Linear Algebra - Linear Operator Suppose $\space T : \mathbb{R^2} \rightarrow \mathbb{R^2}$ is the linear operator defined by $T(x,y) = (x-y,x+y)$ $ \forall$  $(x,y)$ $\in \mathbb{R^2} $ then $T^{-1}(-1,-1) = (-1,0)$ 
Why does it equal $(-1,0)?$
What I did was $(-1-(-1),-1 + (-1))$ and got $(0,-2)$ then inversed it to get $(-2,0)$. What am I doing wrong? Any help is appreciated.
 A: Note that if $T^{-1}$ is an inverse, then
$$T^{-1}(T(x,y)) = (x,y) \implies T^{-1}(x-y, x+y) = (x,y).$$
If $u=x-y$ and $v=x+y$, then
$$T^{-1}(u,v) = \left(\frac{u+v}{2}, \frac{-u+v}{2}\right). $$
A: The issue is that you do not find the inverse by flipping the order of the coordinates.
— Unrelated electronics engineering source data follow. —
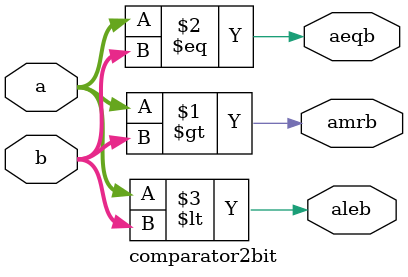
<source format=v>
`timescale 1ns / 1ps
module comparator2bit(a,b,amrb,aeqb,aleb);
input [1:0]a,b;
output amrb,aeqb,aleb;
assign amrb=(a>b);
assign aeqb=(a==b);
assign aleb=(a<b);
endmodule

</source>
What you need to do is use the fact that $T^{-1}(x,y) = (a,b)$ if and only if $(x,y) = T(a,b)$.
Suppose that $T^{-1}(-1,-1) = (a,b)$, where we will find what $(a,b)$ must be. 
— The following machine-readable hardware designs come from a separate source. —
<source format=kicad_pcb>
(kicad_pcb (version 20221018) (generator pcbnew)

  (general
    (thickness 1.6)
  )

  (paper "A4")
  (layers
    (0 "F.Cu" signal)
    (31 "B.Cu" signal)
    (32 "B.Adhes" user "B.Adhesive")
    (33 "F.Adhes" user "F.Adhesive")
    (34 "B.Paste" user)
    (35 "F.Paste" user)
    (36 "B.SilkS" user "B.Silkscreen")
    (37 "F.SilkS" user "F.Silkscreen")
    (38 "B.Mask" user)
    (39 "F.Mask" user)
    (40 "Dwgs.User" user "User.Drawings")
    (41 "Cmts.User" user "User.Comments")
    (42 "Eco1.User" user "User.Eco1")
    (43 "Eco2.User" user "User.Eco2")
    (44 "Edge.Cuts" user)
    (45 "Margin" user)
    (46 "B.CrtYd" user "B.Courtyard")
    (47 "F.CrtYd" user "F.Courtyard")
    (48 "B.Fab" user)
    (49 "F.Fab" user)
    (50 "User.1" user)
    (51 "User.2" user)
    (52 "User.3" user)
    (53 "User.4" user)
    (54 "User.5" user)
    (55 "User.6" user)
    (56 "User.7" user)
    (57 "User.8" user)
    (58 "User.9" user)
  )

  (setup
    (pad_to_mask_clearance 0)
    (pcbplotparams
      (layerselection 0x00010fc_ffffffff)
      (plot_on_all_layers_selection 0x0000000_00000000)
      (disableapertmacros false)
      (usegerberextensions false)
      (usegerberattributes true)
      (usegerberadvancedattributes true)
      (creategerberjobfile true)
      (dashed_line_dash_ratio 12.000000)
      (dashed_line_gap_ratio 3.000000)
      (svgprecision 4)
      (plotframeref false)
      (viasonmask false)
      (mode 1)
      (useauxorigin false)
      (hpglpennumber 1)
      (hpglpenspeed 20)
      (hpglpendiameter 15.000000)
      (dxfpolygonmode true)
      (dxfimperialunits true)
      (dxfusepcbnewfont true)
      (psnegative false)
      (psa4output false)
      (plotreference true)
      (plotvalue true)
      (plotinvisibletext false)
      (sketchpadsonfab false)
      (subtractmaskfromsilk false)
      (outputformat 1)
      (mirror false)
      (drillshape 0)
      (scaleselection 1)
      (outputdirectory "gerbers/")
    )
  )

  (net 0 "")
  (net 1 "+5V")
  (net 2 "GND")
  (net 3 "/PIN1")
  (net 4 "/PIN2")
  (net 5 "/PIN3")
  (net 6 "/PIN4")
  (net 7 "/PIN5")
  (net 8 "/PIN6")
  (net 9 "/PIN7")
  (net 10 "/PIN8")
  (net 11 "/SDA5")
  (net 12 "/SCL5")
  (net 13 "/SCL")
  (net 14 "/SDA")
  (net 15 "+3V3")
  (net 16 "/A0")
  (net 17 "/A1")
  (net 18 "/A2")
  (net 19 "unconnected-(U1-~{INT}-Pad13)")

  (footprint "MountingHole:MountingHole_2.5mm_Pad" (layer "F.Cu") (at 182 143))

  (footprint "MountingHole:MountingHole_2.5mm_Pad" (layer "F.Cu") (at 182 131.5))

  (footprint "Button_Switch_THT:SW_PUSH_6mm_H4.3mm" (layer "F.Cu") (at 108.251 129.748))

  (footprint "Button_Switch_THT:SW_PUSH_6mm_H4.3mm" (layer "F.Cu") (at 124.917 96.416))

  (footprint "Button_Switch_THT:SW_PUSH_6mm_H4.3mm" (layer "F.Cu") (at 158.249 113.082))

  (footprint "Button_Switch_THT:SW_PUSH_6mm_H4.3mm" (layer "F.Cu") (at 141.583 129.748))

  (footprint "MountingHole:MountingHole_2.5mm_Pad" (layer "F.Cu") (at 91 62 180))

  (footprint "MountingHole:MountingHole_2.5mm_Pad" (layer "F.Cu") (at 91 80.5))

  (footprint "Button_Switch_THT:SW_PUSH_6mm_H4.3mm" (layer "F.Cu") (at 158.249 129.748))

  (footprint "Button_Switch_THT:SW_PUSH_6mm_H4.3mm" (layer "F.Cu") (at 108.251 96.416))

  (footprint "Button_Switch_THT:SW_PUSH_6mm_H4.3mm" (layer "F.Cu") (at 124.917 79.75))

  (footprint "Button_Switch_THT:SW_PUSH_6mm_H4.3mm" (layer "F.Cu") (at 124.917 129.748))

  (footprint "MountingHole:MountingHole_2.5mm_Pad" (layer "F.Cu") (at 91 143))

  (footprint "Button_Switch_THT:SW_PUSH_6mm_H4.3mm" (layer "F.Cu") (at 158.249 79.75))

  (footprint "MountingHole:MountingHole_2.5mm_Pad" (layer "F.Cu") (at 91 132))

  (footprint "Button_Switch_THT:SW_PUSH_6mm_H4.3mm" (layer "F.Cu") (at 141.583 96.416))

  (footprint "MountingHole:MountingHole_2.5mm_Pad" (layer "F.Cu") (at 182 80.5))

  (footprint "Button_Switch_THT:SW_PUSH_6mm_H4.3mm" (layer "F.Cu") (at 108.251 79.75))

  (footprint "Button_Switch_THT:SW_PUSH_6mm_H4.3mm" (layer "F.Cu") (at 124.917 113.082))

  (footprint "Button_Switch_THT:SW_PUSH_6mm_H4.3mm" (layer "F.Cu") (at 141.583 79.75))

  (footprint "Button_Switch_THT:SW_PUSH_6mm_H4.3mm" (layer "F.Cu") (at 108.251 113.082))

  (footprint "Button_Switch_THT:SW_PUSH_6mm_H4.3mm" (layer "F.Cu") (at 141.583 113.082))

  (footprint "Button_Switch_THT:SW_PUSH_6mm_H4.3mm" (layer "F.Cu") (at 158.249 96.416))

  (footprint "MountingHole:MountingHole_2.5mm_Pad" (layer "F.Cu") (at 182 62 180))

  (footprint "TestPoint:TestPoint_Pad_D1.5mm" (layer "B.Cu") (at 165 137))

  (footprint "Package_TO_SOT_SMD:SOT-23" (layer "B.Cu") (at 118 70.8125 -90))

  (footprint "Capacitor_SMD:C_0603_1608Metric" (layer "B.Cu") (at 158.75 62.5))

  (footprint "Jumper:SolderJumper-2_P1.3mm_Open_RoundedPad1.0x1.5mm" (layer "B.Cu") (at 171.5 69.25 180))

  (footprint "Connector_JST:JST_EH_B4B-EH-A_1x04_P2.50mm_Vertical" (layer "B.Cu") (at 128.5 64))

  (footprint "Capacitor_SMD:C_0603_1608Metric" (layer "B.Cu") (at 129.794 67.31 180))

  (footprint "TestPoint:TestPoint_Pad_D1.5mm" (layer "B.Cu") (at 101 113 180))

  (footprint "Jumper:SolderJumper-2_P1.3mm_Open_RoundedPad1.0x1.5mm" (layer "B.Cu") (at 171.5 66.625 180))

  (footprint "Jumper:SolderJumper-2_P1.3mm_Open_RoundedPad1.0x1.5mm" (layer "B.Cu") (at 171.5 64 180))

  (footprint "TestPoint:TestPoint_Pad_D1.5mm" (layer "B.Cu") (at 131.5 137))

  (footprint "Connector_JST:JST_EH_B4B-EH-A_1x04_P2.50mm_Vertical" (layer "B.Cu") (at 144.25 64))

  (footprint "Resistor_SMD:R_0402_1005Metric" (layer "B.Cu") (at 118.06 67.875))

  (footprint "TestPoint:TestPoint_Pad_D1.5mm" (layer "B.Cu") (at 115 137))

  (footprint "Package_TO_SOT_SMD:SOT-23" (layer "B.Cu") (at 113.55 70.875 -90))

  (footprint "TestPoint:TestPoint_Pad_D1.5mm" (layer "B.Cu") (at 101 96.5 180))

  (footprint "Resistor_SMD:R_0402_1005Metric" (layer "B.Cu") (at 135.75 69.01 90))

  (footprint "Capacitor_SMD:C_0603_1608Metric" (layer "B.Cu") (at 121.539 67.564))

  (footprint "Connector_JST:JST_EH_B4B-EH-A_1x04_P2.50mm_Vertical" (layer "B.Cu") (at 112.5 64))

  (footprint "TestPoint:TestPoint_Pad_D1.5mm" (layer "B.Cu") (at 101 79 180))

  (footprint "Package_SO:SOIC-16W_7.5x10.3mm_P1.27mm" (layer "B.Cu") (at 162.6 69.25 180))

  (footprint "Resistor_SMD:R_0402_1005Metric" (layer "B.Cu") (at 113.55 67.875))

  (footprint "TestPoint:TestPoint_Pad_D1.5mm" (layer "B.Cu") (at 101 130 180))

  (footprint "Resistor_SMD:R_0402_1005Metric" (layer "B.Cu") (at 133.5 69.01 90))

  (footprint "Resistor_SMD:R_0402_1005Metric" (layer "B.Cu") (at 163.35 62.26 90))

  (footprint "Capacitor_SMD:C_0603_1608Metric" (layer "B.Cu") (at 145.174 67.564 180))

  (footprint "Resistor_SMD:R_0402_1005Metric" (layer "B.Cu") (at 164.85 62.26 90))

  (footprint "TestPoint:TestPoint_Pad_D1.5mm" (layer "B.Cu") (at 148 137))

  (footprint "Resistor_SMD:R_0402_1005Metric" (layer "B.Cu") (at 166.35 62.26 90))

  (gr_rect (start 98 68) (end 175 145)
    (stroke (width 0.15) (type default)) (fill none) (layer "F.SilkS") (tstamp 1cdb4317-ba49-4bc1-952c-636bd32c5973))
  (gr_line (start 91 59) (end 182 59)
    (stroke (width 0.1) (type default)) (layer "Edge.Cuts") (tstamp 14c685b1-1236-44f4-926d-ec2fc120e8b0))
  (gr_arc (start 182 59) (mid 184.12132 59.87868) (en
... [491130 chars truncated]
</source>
Since $T^{-1}(-1,-1) = (a,b)$, by applying $T$ to both sides:
$$
TT^{-1}(-1,-1) = T(a,b)
$$
we get that $(-1,-1) = T(a,b)$ since $TT^{-1}$ is the identity. 
We know that $T(a,b) = (a - b, a + b)$ so $(-1,-1) = (a - b,a+b)$ giving the system of linear equations
$$
\begin{align*}
-1 &= a - b\\
-1 &= a + b
\end{align*}
$$
Adding the equations gives that $-2 = 2a \Rightarrow a = -1$. Plugging back in we get $b = 0$. Thus, $(a,b) = (-1,0)$. That is, $T^{-1}(-1,-1) = (-1,0)$.
This can be generalized to any point $(x,y)$, not just $(-1,-1)$.